The primary goal of this study was to identify commonly modulated pathways among biosimilar and innovator G-CSF in ADSC. Microarray-based gene expression profiling was performed on cell samples isolated from the same individuals (n = 3), after 6 hours of treatment with biosimilar or innovator G-CSFs and their corresponding untreated counterpart samples used as controls. First, we performed an evaluation of gene expression profiles associated with biosimilar and innovator G-CSF treatments, to identify the most representative differentially expressed transcripts for each drug. Second, we compared the biosimilar and innovator G-CSF gene expression signatures, to identify the commonly modulated transcripts by both drugs. Third, functional enrichment analysis was performed to detect the G-CSF-modulated pathways in ADSC.

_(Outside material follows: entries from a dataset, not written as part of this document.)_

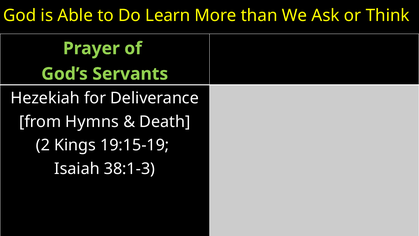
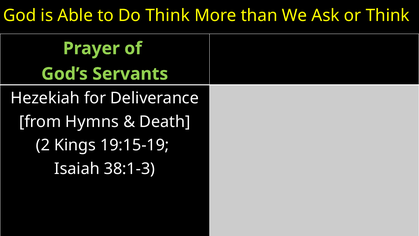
Do Learn: Learn -> Think
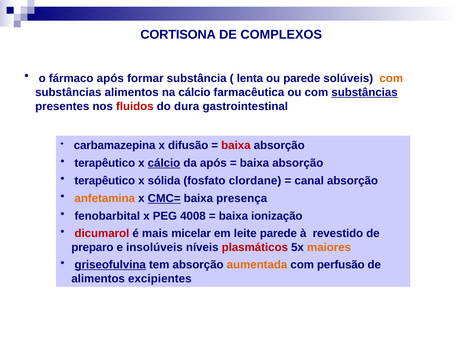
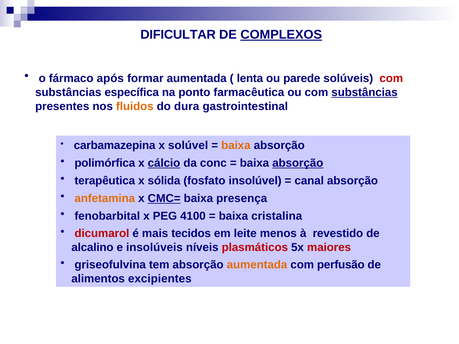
CORTISONA: CORTISONA -> DIFICULTAR
COMPLEXOS underline: none -> present
formar substância: substância -> aumentada
com at (391, 79) colour: orange -> red
substâncias alimentos: alimentos -> específica
na cálcio: cálcio -> ponto
fluidos colour: red -> orange
difusão: difusão -> solúvel
baixa at (236, 146) colour: red -> orange
terapêutico at (105, 163): terapêutico -> polimórfica
da após: após -> conc
absorção at (298, 163) underline: none -> present
terapêutico at (105, 181): terapêutico -> terapêutica
clordane: clordane -> insolúvel
4008: 4008 -> 4100
ionização: ionização -> cristalina
micelar: micelar -> tecidos
leite parede: parede -> menos
preparo: preparo -> alcalino
maiores colour: orange -> red
griseofulvina underline: present -> none
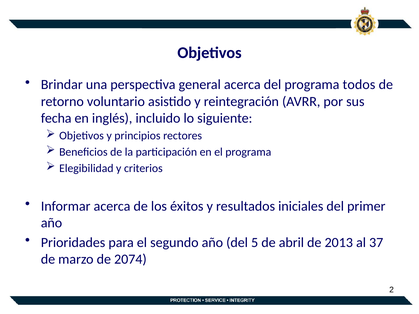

This statistical analysis revealed 458 commonly differentially expressed transcripts across biosimilar and innovator G-CSF (fold change ≥ 1.5; q < 0.05). Among the 458 transcripts, 152 were upmodulated and 306 were downmodulated transcripts in G-CSF treatments (Figures 2(a) and 2(b)). The most commonly overexpressed transcripts in G-CSF treatments were CDKN1C, CYP1B1, SLC40A1, HTR2B, and DEPTOR, and the most commonly downexpressed were NEFM, PODXL, KRT34, IL33, and KRTAP2-3. Functional enrichment analysis of commonly deregulated transcripts revealed bioprocess associated with innate immune response, differentiation, and PI3K and MAPK signaling pathways (p value < 0.001) as well as cell migration and cell adhesion (p value < 0.001) (Figure 2(c) and Supplementary Tables 1 and 2).

The commonly modulated bioprocess associated with the rhG-CSF treatment of ADSCs can be grouped into two groups: (i) upstream events of G-CSF treatment including crosstalk among MAPK signaling, JAK-STAT and Wnt signaling, and Hippo pathway, which are related to proliferation and cell differentiation and (ii) downstream effects including regulation of the actin cytoskeleton and cell mobilization (Figure 3).

We selected genes for transcription factors playing a key role in ADSC cell cycle regulation: HDAC2 and CCND1 (p = 0.03) and JAK-STAT pathway CCND1 and STAT1 (p = 0.04). These transcription factors were found significantly upregulated in rhG-CSF-treated cells. This finding might be due to a direct transcriptional activation by the drugs on ADSCs.